[Stored data]
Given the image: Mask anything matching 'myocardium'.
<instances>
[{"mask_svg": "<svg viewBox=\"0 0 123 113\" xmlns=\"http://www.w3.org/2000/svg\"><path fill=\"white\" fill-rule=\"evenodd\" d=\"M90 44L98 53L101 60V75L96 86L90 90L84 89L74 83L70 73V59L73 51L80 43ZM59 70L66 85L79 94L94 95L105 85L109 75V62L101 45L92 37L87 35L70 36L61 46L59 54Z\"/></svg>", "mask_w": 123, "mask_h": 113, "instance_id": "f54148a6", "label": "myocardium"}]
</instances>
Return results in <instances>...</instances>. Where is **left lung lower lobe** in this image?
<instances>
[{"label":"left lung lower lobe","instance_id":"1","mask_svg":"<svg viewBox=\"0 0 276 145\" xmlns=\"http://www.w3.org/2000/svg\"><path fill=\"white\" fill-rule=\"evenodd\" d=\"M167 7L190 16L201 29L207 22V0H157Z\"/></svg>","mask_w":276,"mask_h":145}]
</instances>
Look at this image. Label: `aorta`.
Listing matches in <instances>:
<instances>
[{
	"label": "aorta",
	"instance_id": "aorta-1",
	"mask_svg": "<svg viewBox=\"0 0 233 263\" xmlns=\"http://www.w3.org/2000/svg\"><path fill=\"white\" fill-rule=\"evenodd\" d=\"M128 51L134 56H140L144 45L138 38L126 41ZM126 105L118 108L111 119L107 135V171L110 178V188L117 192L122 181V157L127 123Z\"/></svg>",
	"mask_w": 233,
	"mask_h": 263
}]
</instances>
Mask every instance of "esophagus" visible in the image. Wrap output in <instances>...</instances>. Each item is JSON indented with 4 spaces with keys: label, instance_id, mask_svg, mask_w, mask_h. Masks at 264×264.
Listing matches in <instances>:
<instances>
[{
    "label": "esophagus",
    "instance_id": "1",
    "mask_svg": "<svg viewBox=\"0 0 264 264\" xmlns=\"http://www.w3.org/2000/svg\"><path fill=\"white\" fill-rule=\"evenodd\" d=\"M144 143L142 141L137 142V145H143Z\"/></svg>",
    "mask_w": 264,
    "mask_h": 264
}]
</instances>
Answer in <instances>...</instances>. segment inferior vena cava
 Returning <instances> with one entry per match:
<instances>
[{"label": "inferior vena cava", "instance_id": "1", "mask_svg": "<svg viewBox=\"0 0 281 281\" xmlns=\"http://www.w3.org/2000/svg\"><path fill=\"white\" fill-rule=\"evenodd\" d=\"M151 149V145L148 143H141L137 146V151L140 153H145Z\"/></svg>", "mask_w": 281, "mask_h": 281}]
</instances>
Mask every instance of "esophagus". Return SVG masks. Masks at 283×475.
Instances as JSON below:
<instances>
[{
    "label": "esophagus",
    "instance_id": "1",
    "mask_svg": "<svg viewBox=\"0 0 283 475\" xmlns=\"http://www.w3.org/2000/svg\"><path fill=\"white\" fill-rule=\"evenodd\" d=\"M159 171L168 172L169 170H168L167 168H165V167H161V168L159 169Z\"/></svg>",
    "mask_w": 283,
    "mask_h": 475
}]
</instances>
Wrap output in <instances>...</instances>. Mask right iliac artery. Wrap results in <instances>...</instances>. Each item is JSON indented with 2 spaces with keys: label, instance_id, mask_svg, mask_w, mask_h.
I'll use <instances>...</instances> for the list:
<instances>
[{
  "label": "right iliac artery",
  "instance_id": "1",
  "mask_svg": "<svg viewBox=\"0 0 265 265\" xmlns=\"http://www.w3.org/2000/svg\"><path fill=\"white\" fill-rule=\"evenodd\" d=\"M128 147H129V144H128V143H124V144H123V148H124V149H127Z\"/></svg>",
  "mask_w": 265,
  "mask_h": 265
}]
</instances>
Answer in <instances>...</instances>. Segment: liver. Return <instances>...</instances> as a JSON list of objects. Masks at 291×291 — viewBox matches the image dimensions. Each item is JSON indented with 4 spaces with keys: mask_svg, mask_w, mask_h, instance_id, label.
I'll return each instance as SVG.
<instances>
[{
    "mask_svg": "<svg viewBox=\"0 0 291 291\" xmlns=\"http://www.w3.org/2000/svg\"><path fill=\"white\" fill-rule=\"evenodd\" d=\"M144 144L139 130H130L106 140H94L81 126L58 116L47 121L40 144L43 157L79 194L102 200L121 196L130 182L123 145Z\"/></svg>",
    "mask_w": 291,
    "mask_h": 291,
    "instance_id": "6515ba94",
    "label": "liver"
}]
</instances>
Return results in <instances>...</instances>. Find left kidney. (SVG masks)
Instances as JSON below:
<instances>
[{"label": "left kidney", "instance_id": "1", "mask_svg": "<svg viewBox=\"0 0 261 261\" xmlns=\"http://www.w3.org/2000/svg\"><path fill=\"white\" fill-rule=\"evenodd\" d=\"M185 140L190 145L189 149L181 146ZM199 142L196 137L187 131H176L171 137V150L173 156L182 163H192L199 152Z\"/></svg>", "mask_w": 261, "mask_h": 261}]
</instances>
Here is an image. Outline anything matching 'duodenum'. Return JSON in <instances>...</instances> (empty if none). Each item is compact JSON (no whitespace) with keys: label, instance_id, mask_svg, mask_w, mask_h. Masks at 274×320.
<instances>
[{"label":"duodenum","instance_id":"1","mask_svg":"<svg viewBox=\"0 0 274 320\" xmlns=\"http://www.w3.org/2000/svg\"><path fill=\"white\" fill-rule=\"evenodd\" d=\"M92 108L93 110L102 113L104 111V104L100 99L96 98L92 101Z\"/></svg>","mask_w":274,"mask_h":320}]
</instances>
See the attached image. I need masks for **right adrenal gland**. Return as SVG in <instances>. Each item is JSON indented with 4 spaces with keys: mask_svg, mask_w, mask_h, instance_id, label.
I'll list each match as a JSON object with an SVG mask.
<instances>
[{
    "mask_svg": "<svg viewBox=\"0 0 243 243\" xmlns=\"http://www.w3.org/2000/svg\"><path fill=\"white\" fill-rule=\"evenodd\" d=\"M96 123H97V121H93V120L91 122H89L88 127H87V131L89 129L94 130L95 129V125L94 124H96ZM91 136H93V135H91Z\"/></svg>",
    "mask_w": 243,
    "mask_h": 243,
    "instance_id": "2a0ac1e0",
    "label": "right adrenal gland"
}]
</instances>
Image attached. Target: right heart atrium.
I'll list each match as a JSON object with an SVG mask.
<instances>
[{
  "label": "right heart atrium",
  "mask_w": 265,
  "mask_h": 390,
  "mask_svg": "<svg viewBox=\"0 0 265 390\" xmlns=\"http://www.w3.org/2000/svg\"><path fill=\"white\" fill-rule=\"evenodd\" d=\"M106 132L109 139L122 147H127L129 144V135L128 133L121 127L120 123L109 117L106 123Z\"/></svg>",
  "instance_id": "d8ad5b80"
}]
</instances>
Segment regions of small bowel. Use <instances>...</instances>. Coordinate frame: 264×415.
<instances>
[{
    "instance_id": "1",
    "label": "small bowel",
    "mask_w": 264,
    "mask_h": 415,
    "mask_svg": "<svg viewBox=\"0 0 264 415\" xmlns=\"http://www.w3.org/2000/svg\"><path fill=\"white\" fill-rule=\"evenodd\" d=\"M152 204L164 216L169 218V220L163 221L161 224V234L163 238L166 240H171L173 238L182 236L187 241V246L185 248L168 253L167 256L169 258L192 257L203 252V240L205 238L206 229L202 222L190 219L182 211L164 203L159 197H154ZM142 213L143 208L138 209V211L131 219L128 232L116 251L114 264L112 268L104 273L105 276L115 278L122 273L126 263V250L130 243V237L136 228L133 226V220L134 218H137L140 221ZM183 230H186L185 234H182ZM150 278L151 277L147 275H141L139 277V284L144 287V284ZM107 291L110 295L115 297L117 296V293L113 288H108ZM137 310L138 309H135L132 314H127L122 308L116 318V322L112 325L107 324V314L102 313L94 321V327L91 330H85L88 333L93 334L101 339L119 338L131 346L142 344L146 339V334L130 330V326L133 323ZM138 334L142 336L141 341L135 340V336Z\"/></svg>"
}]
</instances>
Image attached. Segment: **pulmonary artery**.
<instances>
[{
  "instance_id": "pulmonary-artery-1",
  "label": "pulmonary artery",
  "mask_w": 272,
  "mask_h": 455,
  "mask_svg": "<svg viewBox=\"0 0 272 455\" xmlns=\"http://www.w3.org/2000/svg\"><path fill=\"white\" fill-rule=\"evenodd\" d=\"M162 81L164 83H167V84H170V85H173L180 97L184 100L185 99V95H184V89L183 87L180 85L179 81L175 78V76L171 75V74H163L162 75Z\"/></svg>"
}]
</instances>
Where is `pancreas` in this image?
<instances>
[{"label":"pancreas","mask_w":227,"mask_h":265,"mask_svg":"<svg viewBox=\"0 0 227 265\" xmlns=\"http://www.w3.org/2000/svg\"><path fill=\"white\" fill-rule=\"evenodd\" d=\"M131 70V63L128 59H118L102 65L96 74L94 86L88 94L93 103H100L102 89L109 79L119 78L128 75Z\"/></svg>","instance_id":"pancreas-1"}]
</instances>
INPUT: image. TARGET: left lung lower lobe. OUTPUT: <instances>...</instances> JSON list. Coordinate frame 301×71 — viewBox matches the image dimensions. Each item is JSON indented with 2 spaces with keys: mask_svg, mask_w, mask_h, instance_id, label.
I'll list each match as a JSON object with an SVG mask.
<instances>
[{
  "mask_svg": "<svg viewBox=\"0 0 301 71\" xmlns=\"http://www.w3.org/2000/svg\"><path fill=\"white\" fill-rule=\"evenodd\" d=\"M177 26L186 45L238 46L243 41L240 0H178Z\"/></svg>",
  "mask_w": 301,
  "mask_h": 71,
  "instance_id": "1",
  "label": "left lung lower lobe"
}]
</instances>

What to produce
Gather every line of the stored data that contains the word "artery" and copy those lines.

Task response
Wrap output in <instances>...</instances>. Mask right iliac artery. Wrap results in <instances>...</instances>. Each item is JSON indented with 2 spaces with keys: label, instance_id, mask_svg, mask_w, mask_h.
  "label": "right iliac artery",
Image attached. Segment: **pulmonary artery**.
  "instance_id": "pulmonary-artery-1",
  "label": "pulmonary artery",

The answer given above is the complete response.